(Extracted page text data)
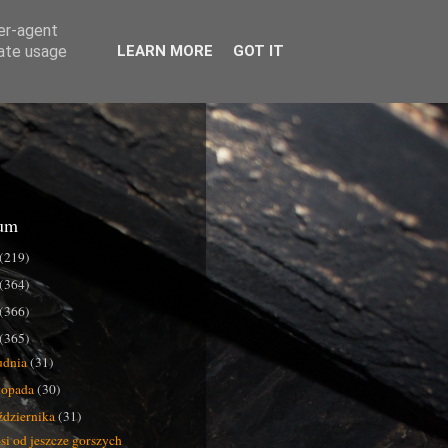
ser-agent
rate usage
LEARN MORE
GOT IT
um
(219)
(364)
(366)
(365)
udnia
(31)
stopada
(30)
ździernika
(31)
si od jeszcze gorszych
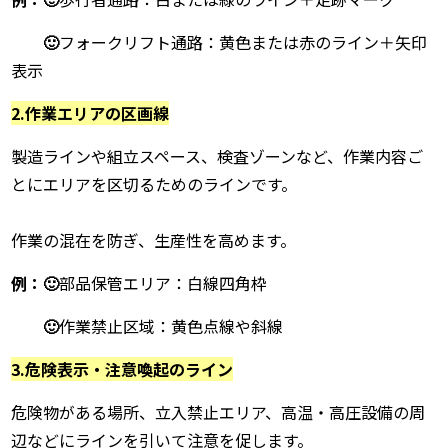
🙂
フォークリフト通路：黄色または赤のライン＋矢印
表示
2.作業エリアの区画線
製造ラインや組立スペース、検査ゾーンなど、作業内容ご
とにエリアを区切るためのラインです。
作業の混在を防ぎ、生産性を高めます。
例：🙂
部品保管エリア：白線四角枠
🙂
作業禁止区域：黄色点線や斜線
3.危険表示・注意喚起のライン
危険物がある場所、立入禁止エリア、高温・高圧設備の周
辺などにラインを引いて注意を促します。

--

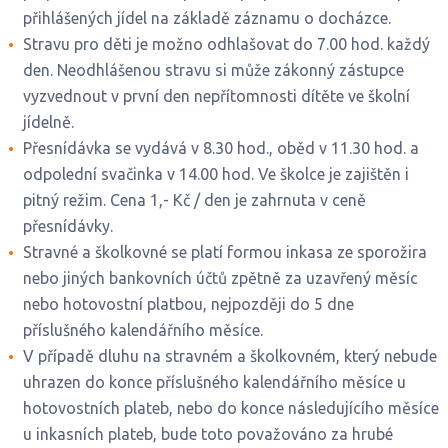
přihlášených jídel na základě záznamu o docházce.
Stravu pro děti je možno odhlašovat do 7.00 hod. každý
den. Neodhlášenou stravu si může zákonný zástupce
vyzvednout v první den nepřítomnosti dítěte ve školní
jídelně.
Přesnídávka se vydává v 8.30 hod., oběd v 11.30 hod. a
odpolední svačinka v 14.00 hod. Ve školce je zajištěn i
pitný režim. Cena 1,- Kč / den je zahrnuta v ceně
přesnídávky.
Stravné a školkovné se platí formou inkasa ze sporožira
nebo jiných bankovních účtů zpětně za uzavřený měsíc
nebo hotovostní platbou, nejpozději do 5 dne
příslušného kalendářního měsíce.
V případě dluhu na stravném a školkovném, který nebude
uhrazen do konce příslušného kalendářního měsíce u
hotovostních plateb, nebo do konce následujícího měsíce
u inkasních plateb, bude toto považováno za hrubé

> _About this task_: Lines above with the string "kalendářního" need to be found and copied.

> _Exercise answer_:
příslušného kalendářního měsíce.
uhrazen do konce příslušného kalendářního měsíce u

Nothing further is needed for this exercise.